Field to Market. Funded at $70 million, Field to Market will work through the Precision Conservation Management (PCM) program administered by IL Corn and ISA.

“IL Corn promised an additional $100,000 of funding and $50,000 of in-kind services for the Field to Market Innovative Finance Initiative project. We are heavily invested in climate-smart programs, vetted by farmers and workable for farmers,” says Marty Marr, Illinois Corn Growers Association president and a farmer from New Berlin, Ill.

The idea behind PCM is to help farmers see economic and environmental benefits to conservation practices via research on real Illinois farms.

“The transition to climate-smart agricultural practices is a journey that many farmers cannot undertake alone,” says Field to Market President Scott Herndon. “We are incredibly grateful to be selected as a recipient of this funding, as it allows us to increase the availability of innovative strategies that reduce the financial and agronomic risks for farmers in adopting climate-smart practices.”


Growmark essay contest now open

Growmark is again holding an essay contest for all U.S. high school FFA members, with the chance to win $1,000 for the member and $750 for his or her chapter.
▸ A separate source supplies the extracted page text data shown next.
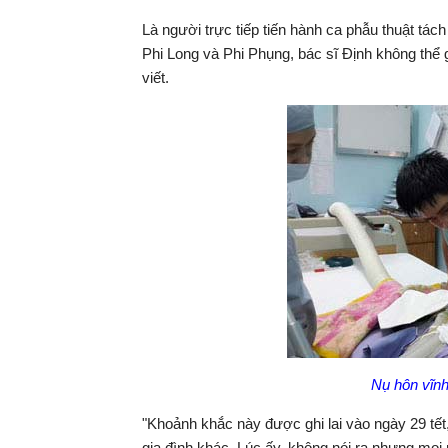
Là người trực tiếp tiến hành ca phẫu thuật tách
Phi Long và Phi Phụng, bác sĩ Định không thể
viết.
Nụ hôn vĩnh
"Khoảnh khắc này được ghi lai vào ngày 29 tế
gia đình khác. Lúc ấy, không nói ra nhưng mọi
Four national runners-up will each receive $500, and their chapters will receive $300. States with at least 25 essays submitted will also have a state winner selected. Each school may submit one essay.

The theme for the 2023 contest is: “How can ag cooperatives stay relevant to future generations?” Deadline is Oct. 28.

This is the 30th year for the essay program, designed to help young people develop their writing skills, learn about current issues affecting agriculture and understand the unique role of cooperatives.

Get more details at growmark.com; submit essays online.